Pros Of Owning A Cavapoo
There are many benefits of this dog breed – they’re one of the most popular breeds for a reason! Their personality is one of the main reasons why people choose Cavapoos.
They’re intelligent, kind-natured, and sociable. They love making new friends and they’re good for new owners.
Not only are they good first-time dogs, but they’re also excellent for people suffering from allergies.
They rarely shed hair, so you don’t need to worry about impacting your allergies thanks to pet dander.
Cavapoos also look adorable with fluffy coats and button noses. They are adaptable thanks to their smaller size, making them better suited to modern living conditions.
You might be able to keep a Cavapoo in an apartment, provided you offer them plenty of outdoor exercise time.
Cons Of Owning A Cavapoo
Unfortunately, every dog breed comes with its own set of drawbacks, and the Cavapoo is no exception.
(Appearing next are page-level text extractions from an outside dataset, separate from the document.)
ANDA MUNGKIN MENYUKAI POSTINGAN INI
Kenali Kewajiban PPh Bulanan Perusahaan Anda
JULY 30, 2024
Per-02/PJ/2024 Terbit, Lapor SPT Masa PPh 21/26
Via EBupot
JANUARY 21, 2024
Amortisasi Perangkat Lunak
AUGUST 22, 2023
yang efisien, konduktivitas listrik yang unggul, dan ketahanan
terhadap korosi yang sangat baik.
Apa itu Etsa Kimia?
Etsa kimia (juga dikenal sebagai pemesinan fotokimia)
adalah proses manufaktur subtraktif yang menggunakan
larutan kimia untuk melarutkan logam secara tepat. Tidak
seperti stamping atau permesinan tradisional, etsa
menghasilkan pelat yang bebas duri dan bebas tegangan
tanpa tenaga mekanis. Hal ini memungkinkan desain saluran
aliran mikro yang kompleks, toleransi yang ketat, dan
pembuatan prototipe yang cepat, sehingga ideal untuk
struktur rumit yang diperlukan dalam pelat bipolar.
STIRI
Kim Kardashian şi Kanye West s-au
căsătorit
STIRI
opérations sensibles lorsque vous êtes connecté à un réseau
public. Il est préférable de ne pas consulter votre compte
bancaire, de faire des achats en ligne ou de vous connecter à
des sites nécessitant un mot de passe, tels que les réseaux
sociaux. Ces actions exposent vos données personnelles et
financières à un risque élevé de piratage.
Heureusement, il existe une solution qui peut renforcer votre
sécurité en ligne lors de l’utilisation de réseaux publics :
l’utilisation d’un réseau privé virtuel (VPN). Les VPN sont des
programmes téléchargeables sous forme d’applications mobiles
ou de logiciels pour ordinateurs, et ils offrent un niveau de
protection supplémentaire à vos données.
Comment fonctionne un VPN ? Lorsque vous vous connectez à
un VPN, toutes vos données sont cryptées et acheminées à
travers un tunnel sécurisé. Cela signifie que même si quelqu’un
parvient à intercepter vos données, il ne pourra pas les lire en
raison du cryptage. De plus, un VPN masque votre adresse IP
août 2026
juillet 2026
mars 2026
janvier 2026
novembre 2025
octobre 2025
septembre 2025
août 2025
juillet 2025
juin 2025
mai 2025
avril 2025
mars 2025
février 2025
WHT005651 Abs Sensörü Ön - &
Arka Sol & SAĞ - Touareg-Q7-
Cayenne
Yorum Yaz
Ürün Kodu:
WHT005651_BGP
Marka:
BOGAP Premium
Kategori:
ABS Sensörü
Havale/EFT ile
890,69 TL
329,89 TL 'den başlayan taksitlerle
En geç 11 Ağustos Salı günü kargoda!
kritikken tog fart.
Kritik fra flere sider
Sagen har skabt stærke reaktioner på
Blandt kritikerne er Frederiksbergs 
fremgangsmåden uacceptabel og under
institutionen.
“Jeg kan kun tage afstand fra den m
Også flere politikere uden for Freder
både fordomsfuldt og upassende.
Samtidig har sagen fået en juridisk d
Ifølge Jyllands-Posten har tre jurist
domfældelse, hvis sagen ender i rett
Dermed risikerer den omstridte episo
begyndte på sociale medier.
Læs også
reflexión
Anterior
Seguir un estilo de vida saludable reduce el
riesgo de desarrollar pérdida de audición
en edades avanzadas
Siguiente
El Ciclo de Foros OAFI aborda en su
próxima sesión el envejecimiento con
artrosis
They require plenty of exercise as they are energetic dogs, so they need lots of attention from their owners throughout the day. Ideally, you’ll be able to offer them one hour of exercise a day.
One of the biggest complaints about Cavapoos is that they suffer from separation anxiety.
They prefer their owners to always be around them, and they might exhibit bad behaviors if left alone for too long. These include digging, chewing, and howling.
Cavapoos are expensive to buy and maintain. Grooming can be overwhelming for some owners, so this might be a reason not to get a Cavapoo.
However, there are some money-saving tips you can use to prevent the ongoing costs from becoming too much.
Frequently Asked Questions about owning a cavapoo
Are Cavapoos High Maintenance?
Overall, Cavapoos aren’t considered too high maintenance. They’re good for first-time owners, so they’re not the most difficult to look after!
However, there are a few aspects in regards to this dog breed that make them more high maintenance than others.
The first is grooming. Cavapoos need regular grooming which can be expensive and tiring. The last thing you want to do after a long day is sit through a long brushing session with your dog.
However, to keep their coats healthy, you’ll need to do this once every few days.
Another way in which people might think Cavapoos are high maintenance is with their social anxiety and exercise levels.
They need an owner who has a lot of time to spend with them, both exercising and playing.
Whether you think a Cavapoo is high maintenance or not depends on what you’re expecting from your dog.
If you need one that is okay with being alone all day while you’re out working, then the Cavapoo might be too high maintenance for you.
What Are The Ongoing Costs Of Owning A Cavapoo?
The ongoing costs for a Cavapoo include vet bills, insurance, food, treats, furniture, toys, supplies, training, and grooming.
Some ongoing costs can be reduced by learning how to train and groom your dog at home.
This will take more time and effort on your part, but you could save a considerable amount of money by not paying a professional.
You might be tempted to lower the ongoing costs by opting for cheaper food and supplies.
However, cheaper food might include more filler ingredients that are less beneficial for your dog. Cheaper supplies will also break easier than more expensive alternatives.
On average, you can expect to pay around $1,000 a year for ongoing Cavapoo costs.
And there we have it! We hope that our article has provided you with valuable insight into the cost of a Cavapoo.
You’ll be spending at least $1,500 on the puppy itself, and then around $1,000 a year for ongoing costs.
These costs will differ depending on whether you train and groom them yourselves or not, and the location you’re in.
You might be able to save some money by doing plenty of research on training and grooming services, as well as food and healthcare.
However, we believe that the love and affection that your Cavapoo puppy will give you is more than worth the cost.
We can’t think of a better investment than a loveable pooch to call a best friend!
Thank you for reading, and good luck with your new Cavapoo puppy!